After crossing the Mississippi River on the Chain of Rocks Bridge, Route 66 loosely followed the route of old State Road 14 as it snaked across hills and valleys of the lush Missouri countryside.
By 1931, the route was fully paved, creating greater opportunities for those who opened businesses along the newly-completed Mother Road.
No trip along Route 66 is complete, however, without a stop at one of the most iconic frozen custard shops in America, Ted Drewes Frozen Custard.
Located at 6726 Chippewa Ave. in St. Louis, over four generations of the Drewes family have been serving up frozen treats along Route 66.
Roughly 90 miles after crossing into Missouri lies Meramec State Park, just outside of Sullivan.

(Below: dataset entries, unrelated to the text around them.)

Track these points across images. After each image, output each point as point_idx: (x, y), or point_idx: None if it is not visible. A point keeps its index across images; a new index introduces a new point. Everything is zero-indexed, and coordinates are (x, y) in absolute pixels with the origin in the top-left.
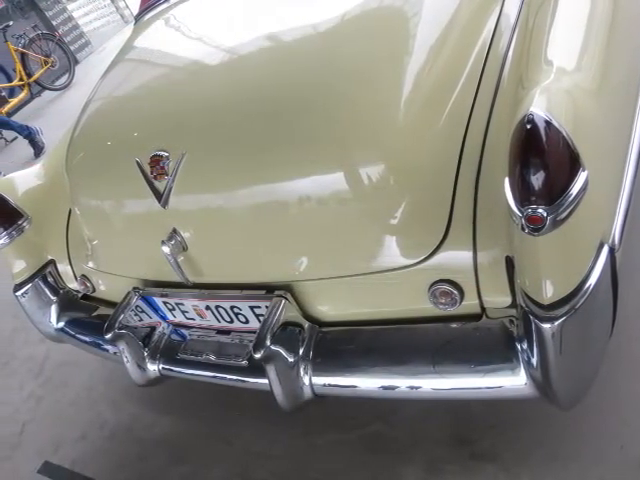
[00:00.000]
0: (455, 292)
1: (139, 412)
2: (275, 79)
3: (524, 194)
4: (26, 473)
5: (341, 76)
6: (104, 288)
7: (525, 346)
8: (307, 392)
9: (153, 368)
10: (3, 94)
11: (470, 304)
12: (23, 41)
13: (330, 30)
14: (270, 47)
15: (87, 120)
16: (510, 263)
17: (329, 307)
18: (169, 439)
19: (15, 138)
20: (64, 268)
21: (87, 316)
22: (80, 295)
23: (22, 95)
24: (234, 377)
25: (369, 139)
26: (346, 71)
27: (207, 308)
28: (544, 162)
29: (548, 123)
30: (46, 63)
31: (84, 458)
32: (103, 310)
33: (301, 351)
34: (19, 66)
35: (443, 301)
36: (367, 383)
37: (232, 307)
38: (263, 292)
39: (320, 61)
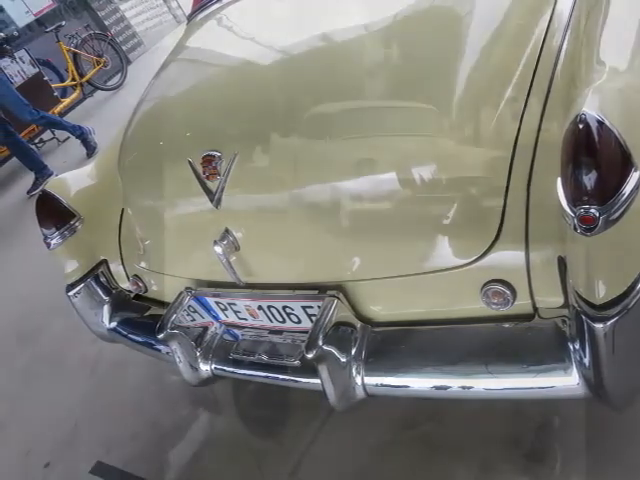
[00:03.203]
0: (508, 292)
1: (191, 412)
2: (328, 79)
3: (576, 194)
4: (79, 473)
5: (393, 78)
6: (156, 288)
7: (577, 346)
8: (359, 392)
9: (205, 368)
10: (56, 94)
11: (522, 304)
12: (75, 41)
13: (381, 32)
14: (323, 47)
15: (139, 120)
16: (562, 263)
17: (381, 307)
18: (221, 439)
19: (67, 138)
20: (116, 268)
21: (139, 316)
22: (132, 295)
23: (74, 95)
24: (286, 377)
25: (421, 139)
26: (398, 73)
27: (259, 308)
28: (596, 162)
29: (600, 123)
30: (98, 63)
31: (136, 458)
32: (155, 310)
33: (353, 351)
34: (71, 66)
35: (495, 301)
36: (419, 383)
37: (284, 307)
38: (315, 292)
39: (371, 63)
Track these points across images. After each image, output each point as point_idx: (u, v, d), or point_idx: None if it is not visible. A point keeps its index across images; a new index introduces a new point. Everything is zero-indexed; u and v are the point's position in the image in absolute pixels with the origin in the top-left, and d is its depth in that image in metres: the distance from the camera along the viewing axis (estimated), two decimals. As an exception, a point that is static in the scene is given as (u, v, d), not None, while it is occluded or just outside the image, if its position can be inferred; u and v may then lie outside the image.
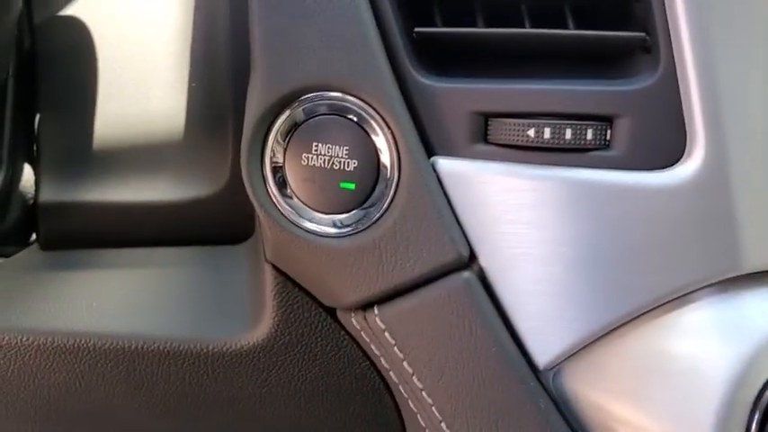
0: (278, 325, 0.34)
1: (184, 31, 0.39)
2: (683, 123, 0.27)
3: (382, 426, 0.37)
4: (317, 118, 0.30)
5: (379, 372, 0.35)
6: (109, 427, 0.38)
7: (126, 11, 0.40)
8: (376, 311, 0.30)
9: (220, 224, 0.40)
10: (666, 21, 0.27)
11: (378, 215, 0.29)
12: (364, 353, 0.35)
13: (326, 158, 0.30)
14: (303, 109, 0.29)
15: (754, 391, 0.25)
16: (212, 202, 0.39)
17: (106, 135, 0.39)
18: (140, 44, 0.40)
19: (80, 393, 0.36)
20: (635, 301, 0.27)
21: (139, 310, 0.37)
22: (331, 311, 0.34)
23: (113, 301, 0.37)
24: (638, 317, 0.27)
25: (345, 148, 0.29)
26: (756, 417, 0.25)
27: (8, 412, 0.37)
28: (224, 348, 0.35)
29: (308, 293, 0.34)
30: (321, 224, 0.30)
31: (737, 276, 0.26)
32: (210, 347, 0.35)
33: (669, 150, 0.27)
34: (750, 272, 0.26)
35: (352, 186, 0.29)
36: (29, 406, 0.36)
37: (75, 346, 0.35)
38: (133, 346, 0.35)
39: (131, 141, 0.39)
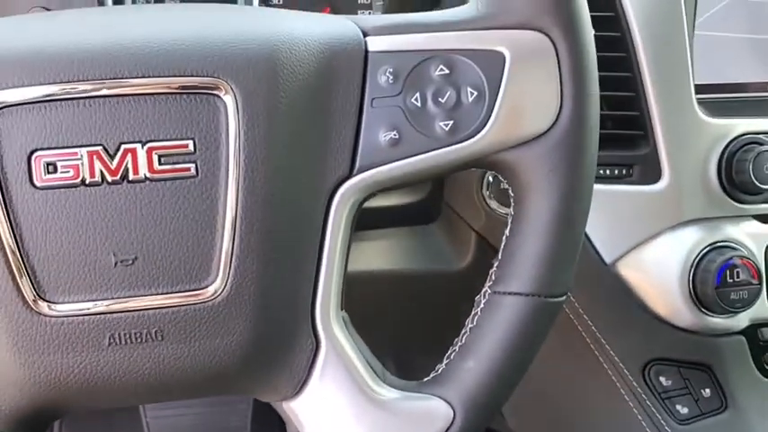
0: (476, 260, 0.73)
1: None
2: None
3: None
4: None
5: None
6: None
7: None
8: None
9: (419, 214, 0.77)
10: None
11: None
12: None
13: None
14: None
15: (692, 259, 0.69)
16: (415, 206, 0.77)
17: None
18: None
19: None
20: (643, 233, 0.69)
21: (392, 257, 0.74)
22: None
23: (378, 253, 0.74)
24: (644, 241, 0.70)
25: None
26: (691, 272, 0.68)
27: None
28: (444, 271, 0.73)
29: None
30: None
31: (680, 223, 0.70)
32: (436, 272, 0.73)
33: (653, 176, 0.70)
34: (686, 219, 0.70)
35: None
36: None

Meramec State Park was opened by the state of Missouri in 1927. During the Great Depression, a number of the park’s buildings were constructed by the Civilian Conservation Corps (CCC).
The CCC also laid out a number of roads and trails through the park between 1933 and 1935.
The park is home to more than 40 caves, the most famous of which is Fisher Cave, which is open for guided tours.
The Meramec River flows through the park, as well. It is a favorite among fishermen and floaters during the summer months.
The old route has largely been replaced by Interstate 44 along much of its length in Missouri, but if you look close, vestiges of the original Route 66 can be found on either side of I-44 along various dead ends that dot the landscape.
The linen style postcard was published by the Curt Teich of Chicago, Illinois. It is postally unused.